Сидзука была поражена. Она слышала, что это большое потрясение для ребёнка – оказаться свидетелем любовных игр родителей. Не хочет ли Исаму рассказать ей об этом, подумала она.

– Они сжимали друг друга в объятиях, словно позабыв обо всём на свете. Это было восхитительно! Между ними полыхала страсть, и эта страсть притягивала мои взоры как магнит. Что же это было…

– Такое притяжение знакомо и мне, – рассеянно сказала Сидзука, зарывшись лицом в одеяло. – В детстве я увидела в парке мужской пенис. Тот мужчина мастурбировал. Он был скрыт зарослями деревьев, и я могла видеть только его руку и пенис, но они как магнит притягивали меня, и я не могла отвести от них глаз.

– Да-да, как магнит, – легко согласился Исаму.

– Потому ли, что это притягивало как магнит, я до сих пор не могу выбросить этой картины из головы?

– И я тоже. Перед глазами стоит эта удивительная нагота отца с матерью.

Сидзука была удивлена тем, что разговаривает о таких вещах с Исаму. Но то ли благодаря теплу одеяла, то ли благодаря темноте, то ли оттого, что эта гостиная была домом для них обоих, беседа текла сама собой.

– Между мужчиной и женщиной существуют похожие силы притяжения, – сказал Исаму. И тут же простодушно добавил:

– От таких разговоров мой петушок встал.

Изумившись, Сидзука хотела было отстраниться. Но Исаму коснулся её рукой:

– Не хочешь потрогать?

«Ещё чего!» – хотела было возмутиться Сидзука, но слова застряли у неё в горле. Ведь это ожил вздымавшийся мужской пенис, увиденный ею в детстве. Он был здесь, рядом.

Сидзука робко протянула руку к паху Исаму. И через трусы коснулась его члена.

Он стал твёрдым, как железная палица. Когда она крепко сжала его, её ладони передались его тепло и упругость.

Этот пенис не был перекладиной «заоблачной лестницы». В нём пульсировала кровь, он был частью полного сил живого организма.

«А тебе удалось завладеть мужским сердцем? Отразила ли ты мужской клинок?» – зазвучали у неё в душе слова Саи.
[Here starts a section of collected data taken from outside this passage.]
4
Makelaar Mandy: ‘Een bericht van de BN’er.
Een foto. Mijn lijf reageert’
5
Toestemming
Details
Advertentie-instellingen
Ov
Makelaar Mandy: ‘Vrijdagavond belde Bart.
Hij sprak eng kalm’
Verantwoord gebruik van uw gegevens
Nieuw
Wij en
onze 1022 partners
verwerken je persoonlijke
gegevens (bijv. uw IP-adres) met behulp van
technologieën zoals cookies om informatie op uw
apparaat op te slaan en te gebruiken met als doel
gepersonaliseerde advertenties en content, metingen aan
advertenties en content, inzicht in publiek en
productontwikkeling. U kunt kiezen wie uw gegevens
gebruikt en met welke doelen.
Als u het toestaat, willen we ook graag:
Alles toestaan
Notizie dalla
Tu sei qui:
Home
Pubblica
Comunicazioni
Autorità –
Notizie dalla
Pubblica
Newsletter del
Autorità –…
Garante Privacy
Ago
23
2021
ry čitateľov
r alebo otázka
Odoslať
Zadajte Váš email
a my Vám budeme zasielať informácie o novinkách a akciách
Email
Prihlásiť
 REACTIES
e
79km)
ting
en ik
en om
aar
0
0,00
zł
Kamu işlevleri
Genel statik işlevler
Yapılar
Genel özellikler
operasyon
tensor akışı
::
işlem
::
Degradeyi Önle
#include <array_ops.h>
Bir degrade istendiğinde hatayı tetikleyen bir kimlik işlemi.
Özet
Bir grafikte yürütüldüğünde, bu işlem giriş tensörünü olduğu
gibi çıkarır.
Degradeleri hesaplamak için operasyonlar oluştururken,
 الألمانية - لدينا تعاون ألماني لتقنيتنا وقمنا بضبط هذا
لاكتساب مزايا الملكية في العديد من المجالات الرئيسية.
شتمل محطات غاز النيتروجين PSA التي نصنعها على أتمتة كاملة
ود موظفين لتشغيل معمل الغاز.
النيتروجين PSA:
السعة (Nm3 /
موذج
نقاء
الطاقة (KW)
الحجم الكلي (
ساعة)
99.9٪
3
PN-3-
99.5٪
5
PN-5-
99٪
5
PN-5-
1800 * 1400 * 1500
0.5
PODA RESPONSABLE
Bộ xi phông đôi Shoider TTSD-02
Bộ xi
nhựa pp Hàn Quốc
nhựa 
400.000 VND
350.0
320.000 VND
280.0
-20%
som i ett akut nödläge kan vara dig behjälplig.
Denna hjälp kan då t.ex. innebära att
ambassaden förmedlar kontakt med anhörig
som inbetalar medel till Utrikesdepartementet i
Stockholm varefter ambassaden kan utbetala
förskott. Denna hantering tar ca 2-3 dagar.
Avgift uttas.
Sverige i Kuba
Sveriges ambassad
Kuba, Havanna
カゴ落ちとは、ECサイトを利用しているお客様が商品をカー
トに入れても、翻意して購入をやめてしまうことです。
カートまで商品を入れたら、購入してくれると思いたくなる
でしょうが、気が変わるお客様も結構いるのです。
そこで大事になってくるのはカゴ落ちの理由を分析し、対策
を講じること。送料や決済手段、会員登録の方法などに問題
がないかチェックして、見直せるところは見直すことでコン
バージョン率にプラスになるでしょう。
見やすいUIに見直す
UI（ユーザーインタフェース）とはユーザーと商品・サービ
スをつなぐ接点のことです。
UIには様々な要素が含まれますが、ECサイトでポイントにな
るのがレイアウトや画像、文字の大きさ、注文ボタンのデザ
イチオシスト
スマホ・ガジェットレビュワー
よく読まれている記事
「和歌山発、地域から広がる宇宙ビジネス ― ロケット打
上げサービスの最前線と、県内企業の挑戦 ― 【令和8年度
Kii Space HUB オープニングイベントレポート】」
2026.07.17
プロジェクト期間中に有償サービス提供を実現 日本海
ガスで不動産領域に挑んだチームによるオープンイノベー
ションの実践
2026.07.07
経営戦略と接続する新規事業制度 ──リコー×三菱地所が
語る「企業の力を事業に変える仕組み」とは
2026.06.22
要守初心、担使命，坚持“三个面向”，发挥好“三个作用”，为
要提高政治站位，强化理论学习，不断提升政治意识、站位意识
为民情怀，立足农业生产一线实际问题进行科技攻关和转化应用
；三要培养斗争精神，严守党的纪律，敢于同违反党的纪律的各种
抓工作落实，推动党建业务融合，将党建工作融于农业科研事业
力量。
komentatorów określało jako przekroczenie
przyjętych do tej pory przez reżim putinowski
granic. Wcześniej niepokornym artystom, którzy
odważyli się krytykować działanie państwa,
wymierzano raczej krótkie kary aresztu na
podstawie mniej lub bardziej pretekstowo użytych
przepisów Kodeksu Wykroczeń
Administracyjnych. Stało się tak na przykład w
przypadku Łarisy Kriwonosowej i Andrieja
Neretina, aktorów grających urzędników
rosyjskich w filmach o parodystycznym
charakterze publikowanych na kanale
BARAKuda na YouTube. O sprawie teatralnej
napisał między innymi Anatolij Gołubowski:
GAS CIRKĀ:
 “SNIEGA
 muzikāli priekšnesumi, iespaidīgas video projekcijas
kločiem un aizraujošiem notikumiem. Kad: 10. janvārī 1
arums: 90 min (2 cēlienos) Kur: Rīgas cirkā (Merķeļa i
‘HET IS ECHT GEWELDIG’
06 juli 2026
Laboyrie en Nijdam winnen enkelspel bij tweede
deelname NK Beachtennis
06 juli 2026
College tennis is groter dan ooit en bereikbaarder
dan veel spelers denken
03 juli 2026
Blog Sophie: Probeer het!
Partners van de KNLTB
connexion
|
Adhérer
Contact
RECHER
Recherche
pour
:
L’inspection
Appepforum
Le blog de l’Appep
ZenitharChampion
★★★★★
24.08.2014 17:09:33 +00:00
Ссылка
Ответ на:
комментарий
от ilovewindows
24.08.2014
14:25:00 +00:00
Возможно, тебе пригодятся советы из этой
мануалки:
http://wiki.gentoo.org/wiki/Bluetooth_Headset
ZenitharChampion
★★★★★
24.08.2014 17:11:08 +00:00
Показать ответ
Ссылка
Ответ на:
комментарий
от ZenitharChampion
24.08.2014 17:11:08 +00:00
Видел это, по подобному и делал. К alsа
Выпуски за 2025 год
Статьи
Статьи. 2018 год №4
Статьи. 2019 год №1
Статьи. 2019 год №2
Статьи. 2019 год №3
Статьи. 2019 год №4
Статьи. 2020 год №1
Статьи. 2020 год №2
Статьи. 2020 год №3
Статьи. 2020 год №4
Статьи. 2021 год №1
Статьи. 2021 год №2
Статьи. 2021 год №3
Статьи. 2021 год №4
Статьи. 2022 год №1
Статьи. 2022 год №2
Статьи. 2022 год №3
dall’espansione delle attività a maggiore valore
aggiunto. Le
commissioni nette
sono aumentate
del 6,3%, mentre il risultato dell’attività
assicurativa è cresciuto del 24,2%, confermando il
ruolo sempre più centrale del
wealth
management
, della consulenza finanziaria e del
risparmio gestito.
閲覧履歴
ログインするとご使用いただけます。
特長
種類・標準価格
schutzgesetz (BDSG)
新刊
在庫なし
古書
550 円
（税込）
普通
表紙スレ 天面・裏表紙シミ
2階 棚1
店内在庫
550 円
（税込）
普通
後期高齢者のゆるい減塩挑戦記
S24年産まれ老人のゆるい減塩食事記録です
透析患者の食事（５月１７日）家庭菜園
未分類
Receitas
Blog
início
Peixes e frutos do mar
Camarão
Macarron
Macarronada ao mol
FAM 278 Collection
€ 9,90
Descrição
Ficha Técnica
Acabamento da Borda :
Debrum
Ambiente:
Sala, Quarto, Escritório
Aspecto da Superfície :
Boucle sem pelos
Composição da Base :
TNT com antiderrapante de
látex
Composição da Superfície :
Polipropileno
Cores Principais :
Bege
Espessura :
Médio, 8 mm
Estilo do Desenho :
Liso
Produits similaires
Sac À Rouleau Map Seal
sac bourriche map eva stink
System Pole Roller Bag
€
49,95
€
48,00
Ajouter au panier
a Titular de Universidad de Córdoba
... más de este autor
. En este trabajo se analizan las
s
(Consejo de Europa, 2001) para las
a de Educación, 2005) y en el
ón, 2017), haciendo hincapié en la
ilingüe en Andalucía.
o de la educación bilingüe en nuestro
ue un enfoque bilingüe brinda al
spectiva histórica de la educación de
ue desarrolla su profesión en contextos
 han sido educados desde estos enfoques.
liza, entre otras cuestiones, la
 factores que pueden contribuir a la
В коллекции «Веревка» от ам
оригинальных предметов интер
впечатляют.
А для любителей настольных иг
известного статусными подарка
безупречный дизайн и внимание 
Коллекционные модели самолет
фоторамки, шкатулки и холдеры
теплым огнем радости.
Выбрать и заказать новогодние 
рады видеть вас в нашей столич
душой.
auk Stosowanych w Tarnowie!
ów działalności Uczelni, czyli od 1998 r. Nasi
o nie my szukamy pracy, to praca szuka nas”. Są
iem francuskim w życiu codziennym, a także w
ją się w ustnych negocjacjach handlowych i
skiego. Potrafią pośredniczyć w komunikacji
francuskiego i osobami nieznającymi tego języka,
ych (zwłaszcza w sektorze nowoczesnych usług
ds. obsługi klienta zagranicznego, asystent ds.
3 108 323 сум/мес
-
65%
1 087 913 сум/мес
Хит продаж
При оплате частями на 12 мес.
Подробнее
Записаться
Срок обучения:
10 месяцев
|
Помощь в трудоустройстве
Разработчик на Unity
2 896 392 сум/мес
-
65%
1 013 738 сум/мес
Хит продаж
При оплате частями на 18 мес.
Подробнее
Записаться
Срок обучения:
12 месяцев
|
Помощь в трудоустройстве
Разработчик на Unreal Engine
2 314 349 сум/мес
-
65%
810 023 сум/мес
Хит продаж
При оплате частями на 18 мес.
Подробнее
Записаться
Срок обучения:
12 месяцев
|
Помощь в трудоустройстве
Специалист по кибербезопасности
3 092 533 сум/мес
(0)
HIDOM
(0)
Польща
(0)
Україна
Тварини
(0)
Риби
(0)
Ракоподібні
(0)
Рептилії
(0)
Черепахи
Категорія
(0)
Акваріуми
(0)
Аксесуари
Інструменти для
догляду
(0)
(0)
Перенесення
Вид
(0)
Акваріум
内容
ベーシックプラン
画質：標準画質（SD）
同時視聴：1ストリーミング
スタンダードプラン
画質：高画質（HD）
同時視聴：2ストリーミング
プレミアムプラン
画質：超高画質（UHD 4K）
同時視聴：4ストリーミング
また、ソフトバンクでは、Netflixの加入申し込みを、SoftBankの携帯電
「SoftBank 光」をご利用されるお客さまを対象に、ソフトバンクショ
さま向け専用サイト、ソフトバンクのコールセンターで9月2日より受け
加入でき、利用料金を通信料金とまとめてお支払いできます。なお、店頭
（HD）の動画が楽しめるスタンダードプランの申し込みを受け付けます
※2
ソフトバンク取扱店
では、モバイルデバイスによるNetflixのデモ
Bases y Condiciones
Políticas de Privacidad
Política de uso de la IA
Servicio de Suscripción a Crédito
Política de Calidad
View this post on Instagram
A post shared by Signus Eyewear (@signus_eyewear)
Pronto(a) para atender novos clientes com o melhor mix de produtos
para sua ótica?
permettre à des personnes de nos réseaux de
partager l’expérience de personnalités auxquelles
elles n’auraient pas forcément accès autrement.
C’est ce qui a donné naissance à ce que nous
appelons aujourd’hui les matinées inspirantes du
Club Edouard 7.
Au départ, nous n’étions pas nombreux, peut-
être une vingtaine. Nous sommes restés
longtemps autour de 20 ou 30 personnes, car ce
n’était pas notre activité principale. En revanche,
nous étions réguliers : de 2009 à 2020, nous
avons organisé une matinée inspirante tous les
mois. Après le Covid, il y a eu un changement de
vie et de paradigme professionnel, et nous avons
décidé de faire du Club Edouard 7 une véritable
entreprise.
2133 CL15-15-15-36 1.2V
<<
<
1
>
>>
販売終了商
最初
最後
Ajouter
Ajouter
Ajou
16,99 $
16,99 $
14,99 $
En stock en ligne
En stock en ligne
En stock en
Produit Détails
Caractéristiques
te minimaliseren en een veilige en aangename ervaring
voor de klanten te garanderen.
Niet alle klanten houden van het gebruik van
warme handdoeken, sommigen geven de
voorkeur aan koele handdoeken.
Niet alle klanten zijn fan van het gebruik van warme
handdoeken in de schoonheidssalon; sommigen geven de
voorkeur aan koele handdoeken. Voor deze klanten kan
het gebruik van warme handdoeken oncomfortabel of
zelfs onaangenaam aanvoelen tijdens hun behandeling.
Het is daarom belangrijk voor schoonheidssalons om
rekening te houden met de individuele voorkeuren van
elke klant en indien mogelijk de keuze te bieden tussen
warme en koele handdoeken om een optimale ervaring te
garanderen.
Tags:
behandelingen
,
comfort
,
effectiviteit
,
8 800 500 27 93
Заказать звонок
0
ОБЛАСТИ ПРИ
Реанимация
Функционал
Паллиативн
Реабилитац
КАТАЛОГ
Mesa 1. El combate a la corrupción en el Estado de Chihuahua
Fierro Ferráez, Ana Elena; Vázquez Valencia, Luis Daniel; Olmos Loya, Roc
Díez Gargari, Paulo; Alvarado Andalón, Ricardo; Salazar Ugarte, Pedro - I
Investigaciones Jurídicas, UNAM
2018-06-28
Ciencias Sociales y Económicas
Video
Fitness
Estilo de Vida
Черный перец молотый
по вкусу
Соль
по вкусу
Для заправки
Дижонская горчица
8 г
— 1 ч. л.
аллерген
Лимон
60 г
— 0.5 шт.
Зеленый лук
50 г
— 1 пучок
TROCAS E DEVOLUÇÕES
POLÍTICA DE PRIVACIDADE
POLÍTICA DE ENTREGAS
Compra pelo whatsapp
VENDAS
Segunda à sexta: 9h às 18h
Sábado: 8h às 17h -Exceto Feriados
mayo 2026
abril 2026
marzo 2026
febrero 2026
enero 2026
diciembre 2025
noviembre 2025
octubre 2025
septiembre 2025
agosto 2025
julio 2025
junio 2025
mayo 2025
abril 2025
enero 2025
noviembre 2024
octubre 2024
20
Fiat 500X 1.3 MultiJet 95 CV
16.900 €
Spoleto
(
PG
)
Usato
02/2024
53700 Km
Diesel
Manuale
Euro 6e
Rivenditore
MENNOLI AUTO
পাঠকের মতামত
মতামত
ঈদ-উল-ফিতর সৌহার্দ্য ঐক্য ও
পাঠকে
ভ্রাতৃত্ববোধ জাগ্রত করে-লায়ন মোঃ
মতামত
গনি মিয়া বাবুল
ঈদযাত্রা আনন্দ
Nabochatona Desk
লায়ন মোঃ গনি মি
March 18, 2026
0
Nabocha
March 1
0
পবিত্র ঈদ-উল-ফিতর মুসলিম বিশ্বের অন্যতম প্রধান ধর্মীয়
Мужской клинок – это перекладина «заоблачной лестницы». Мужское сердце – это то, что у неё сейчас в руке. Мужской клинок и мужское сердце очень похожи, но разительно отличаются. Ей с детства не хватало этого. Мужского сердца. Она вдруг поняла, что и её мать перебиралась по перекладинам «заоблачной лестницы» в поисках мужского сердца.

Сидзука сунула руку в трусы Исаму. Кончиками пальцев прикоснулась к горячему члену. Двадцать лет спустя она наконец-то протянула руку и прикоснулась к нему, увиденному в парке и вздымавшемуся среди зелёных зарослей.